Por favor, transcribe sin ningún cambio las líneas de las filas de abajo que van desde la que contiene "- **Pull requests**: If" hasta la que contiene "Please include tests in your pull requests.", ambas incluidas.

Entradas de datos guardadas:
----------
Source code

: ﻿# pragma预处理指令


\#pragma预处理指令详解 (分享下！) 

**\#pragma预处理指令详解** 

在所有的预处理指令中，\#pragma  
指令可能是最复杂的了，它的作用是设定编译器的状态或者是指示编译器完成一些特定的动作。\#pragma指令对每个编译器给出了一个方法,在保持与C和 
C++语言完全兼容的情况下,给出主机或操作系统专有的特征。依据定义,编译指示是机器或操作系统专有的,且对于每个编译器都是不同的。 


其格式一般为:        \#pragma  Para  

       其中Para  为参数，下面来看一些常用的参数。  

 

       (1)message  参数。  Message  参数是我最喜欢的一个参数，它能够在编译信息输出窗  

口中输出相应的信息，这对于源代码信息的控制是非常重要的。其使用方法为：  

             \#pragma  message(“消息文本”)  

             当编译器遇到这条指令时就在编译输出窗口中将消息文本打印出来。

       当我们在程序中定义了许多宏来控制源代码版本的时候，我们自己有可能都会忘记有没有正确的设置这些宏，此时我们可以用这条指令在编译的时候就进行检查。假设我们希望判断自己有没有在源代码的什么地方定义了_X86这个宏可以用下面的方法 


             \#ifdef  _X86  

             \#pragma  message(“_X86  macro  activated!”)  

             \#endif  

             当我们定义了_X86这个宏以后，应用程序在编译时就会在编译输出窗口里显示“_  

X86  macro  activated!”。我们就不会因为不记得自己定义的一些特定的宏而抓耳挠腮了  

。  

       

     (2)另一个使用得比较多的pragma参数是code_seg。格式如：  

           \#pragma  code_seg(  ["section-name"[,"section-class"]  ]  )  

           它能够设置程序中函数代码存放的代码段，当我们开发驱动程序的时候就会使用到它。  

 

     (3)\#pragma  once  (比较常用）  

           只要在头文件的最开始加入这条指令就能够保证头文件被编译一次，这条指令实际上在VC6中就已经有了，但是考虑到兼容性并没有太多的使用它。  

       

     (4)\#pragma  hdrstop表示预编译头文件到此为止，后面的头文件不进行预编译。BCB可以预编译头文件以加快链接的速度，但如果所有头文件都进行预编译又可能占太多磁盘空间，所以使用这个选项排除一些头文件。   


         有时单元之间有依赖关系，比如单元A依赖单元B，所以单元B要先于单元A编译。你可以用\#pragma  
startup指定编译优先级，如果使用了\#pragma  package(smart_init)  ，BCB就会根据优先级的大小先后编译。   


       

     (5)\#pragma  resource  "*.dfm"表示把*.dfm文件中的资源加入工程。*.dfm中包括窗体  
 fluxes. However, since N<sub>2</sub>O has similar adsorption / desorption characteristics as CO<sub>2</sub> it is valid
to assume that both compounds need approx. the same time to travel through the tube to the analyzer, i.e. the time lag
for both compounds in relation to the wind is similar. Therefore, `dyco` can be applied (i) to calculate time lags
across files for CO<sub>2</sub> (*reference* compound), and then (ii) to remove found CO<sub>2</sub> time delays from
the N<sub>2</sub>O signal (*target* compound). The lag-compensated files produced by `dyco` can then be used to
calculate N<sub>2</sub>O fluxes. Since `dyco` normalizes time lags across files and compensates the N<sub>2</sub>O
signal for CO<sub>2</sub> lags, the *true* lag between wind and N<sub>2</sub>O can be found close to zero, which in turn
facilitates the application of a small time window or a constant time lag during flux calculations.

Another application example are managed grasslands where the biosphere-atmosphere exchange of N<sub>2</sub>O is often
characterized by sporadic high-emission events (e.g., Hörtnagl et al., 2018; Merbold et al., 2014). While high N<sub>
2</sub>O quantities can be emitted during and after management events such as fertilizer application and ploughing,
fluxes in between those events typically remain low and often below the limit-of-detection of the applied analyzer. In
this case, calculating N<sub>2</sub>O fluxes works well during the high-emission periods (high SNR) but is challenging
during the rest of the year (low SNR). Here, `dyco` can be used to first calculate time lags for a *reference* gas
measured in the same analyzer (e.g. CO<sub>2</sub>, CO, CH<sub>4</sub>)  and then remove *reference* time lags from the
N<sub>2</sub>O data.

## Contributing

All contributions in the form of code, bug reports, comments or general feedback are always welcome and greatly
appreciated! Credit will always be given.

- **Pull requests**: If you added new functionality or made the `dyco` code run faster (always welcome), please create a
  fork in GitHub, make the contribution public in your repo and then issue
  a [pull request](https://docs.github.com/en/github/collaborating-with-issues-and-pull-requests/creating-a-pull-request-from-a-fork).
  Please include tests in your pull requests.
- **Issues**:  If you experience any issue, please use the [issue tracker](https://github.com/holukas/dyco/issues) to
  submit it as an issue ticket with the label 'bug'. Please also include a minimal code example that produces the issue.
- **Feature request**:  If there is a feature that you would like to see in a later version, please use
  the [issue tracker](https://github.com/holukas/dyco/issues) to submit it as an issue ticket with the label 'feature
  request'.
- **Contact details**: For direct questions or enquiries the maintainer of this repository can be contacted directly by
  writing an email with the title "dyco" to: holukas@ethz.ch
----------
→ **RESULTADO OBTENIDO**
- **Pull requests**: If you added new functionality or made the `dyco` code run faster (always welcome), please create a
  fork in GitHub, make the contribution public in your repo and then issue
  a [pull request](https://docs.github.com/en/github/collaborating-with-issues-and-pull-requests/creating-a-pull-request-from-a-fork).
  Please include tests in your pull requests.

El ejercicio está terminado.